● DOCUMENT TEXT
Hi
Alan Hassey and I thought we ought to tell the list about an attempted
attack on PGP encrypted traffic involving me, him and two other GPs.
About two weeks ago, Alan was about to send me a PGP key, and so when
I received a key containing a version of his email address I added it
to my keyring. I reckoned I would get a chance to certify it at the
Cambridge workshop.
Then on the 19th June, I received some encrypted email from Alan that
had also been copied to two other people. I replied, and since the key
was uncertified I did not include anything particularly sensitive -
the traffic was just about how certain things at the Cambridge
workshop should be presented.
That evening I got an email from Alan complaining that he had been
unable to decrypt my email. It turned out that the key I had received
from him had been generated `by persons unknown', as the police would
say. This attack is well enough known in theory, but it is the first
time I have encountered it in practice! I have had the relevant email
logs chased up, but they do not contain enough information to trace
the forger of the message.

● SUPPLIED DATA
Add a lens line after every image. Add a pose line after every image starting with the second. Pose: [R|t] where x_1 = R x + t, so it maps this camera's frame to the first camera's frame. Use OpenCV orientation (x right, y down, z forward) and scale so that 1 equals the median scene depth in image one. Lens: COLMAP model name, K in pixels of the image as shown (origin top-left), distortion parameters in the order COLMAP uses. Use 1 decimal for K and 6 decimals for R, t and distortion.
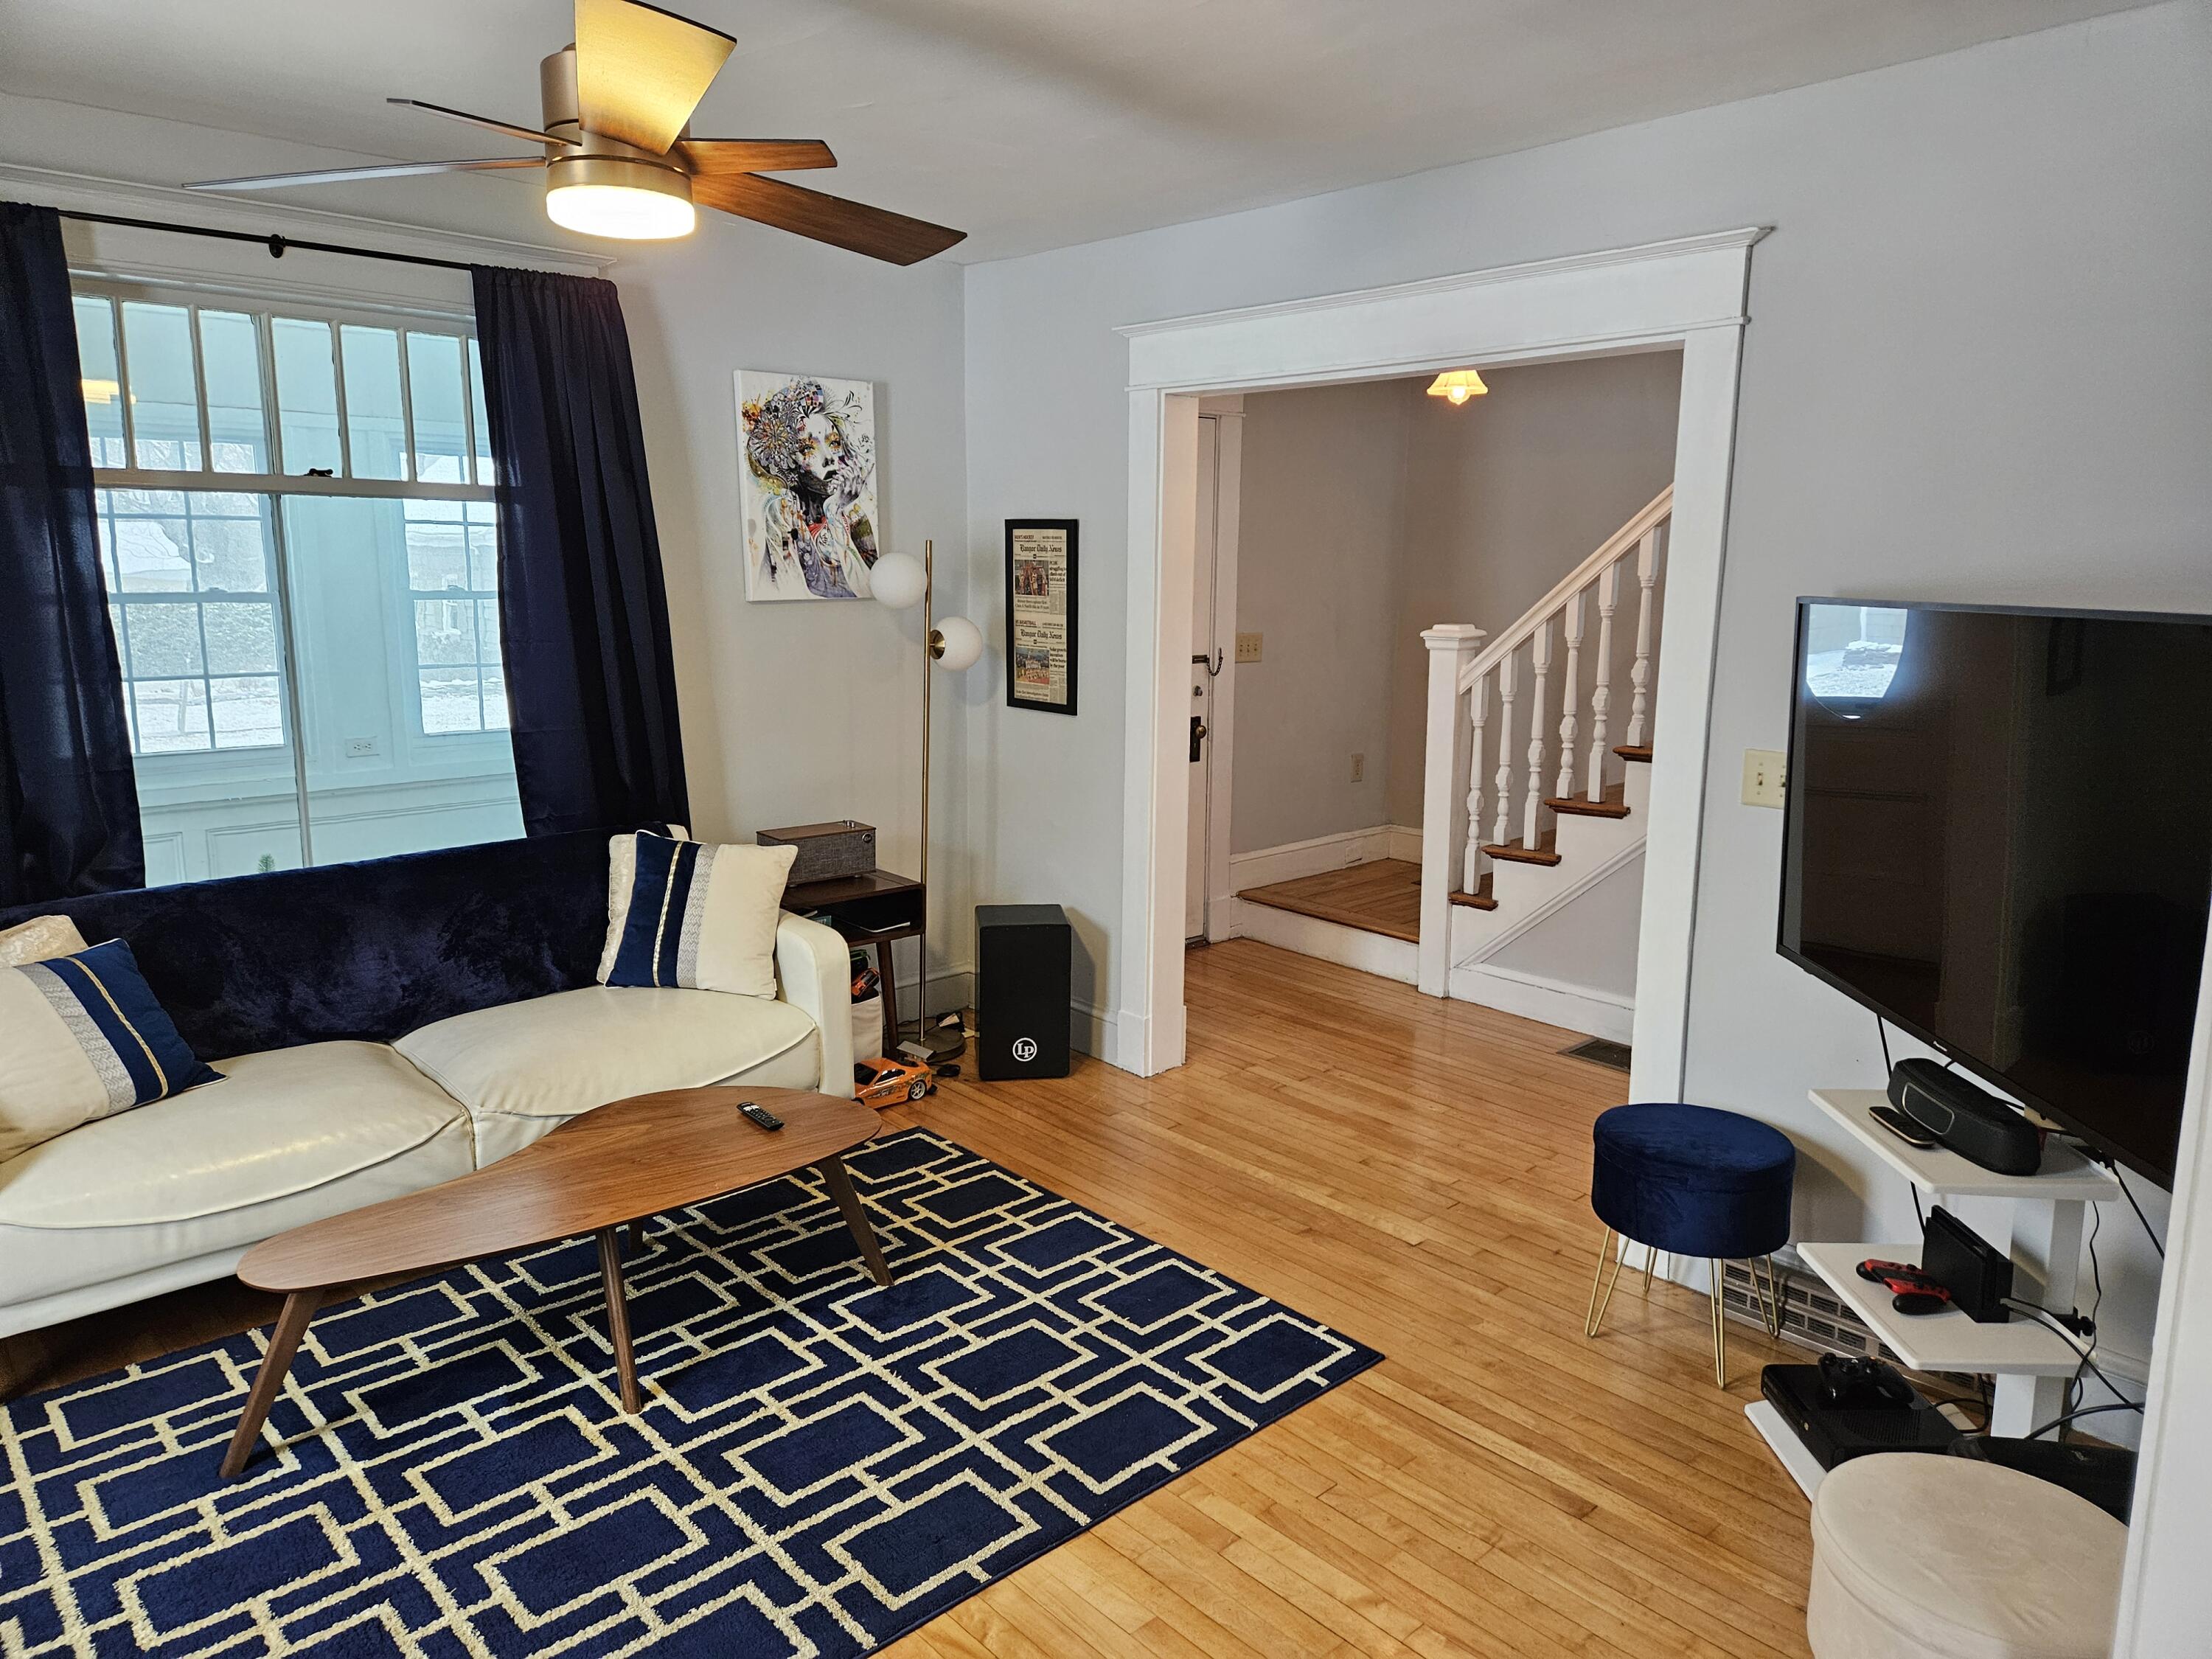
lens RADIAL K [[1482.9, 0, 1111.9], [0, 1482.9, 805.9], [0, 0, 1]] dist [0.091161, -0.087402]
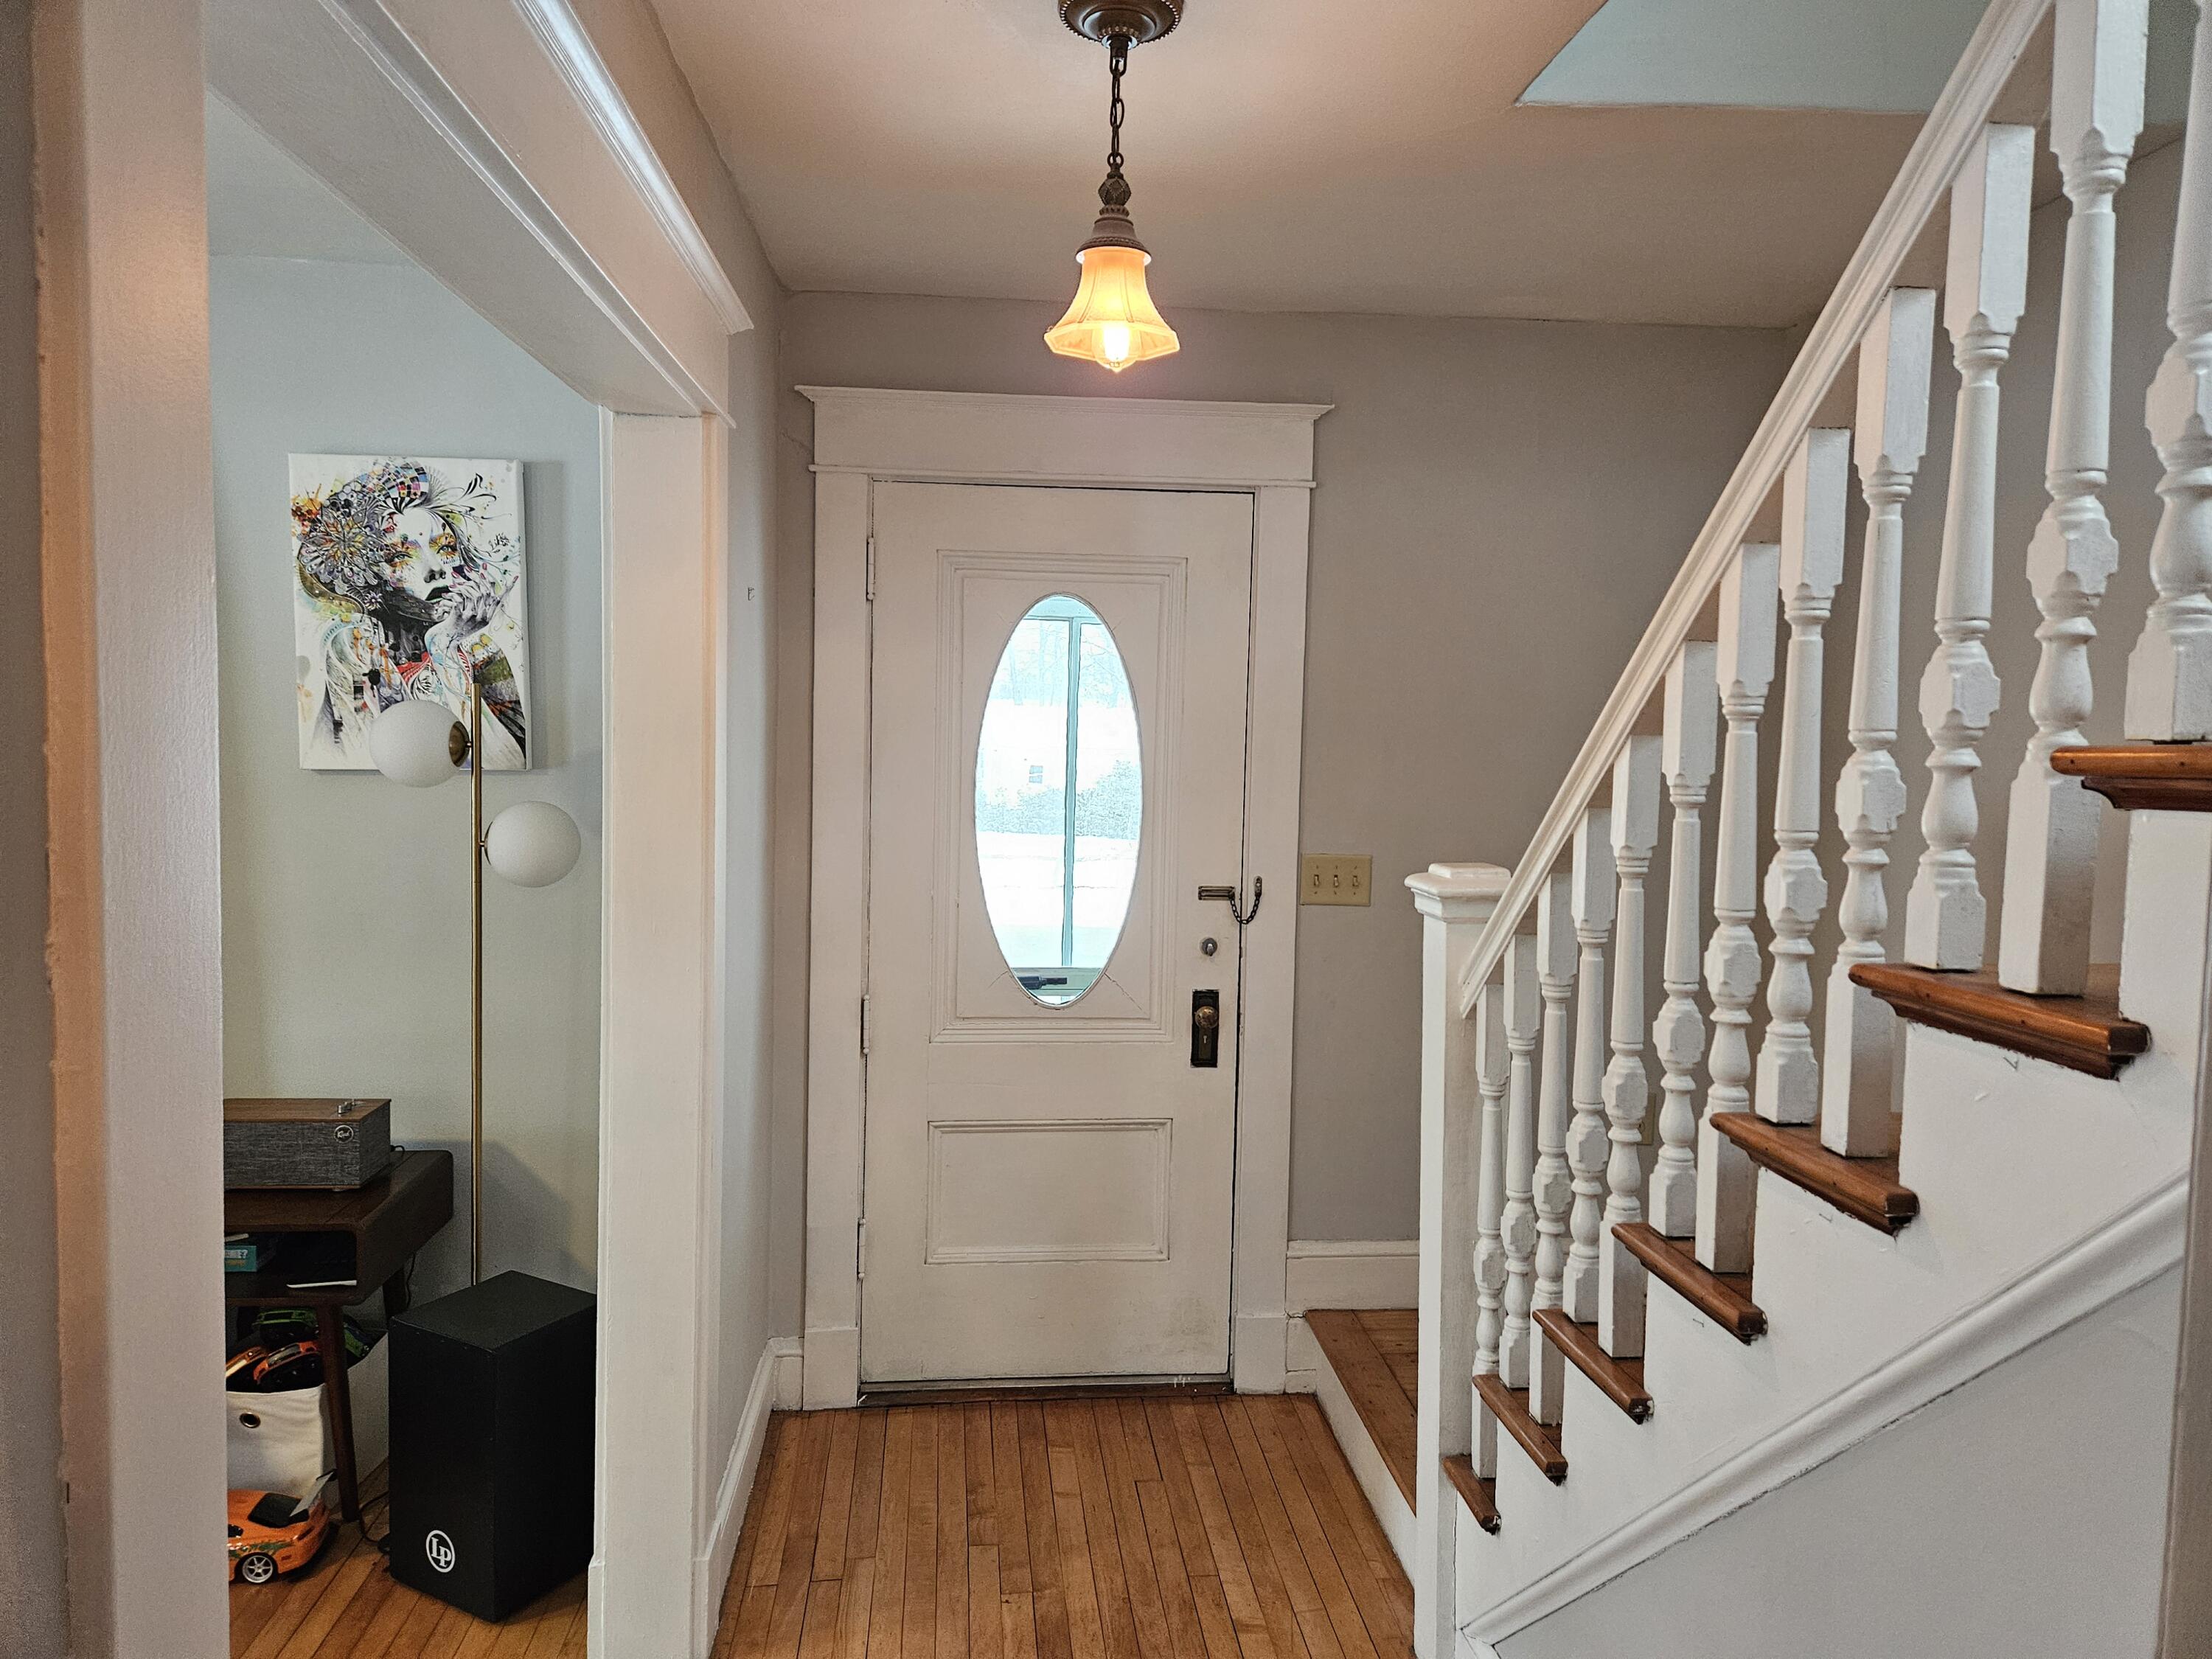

● BRIEF 1
Copy the message about the forged PGP key word for word, from "Then on the" to "should be presented.".
● BRIEF 2
In the message about the forged PGP key, why did the writer's reply to the encrypted email not include anything particularly sensitive?

● EXERCISE RESPONSE 1
Then on the 19th June, I received some encrypted email from Alan that
had also been copied to two other people. I replied, and since the key
was uncertified I did not include anything particularly sensitive -
the traffic was just about how certain things at the Cambridge
workshop should be presented.

● EXERCISE RESPONSE 2
The writer kept sensitive material out because the key used for the reply was uncertified. The reply was only about how certain things at the Cambridge workshop should be presented.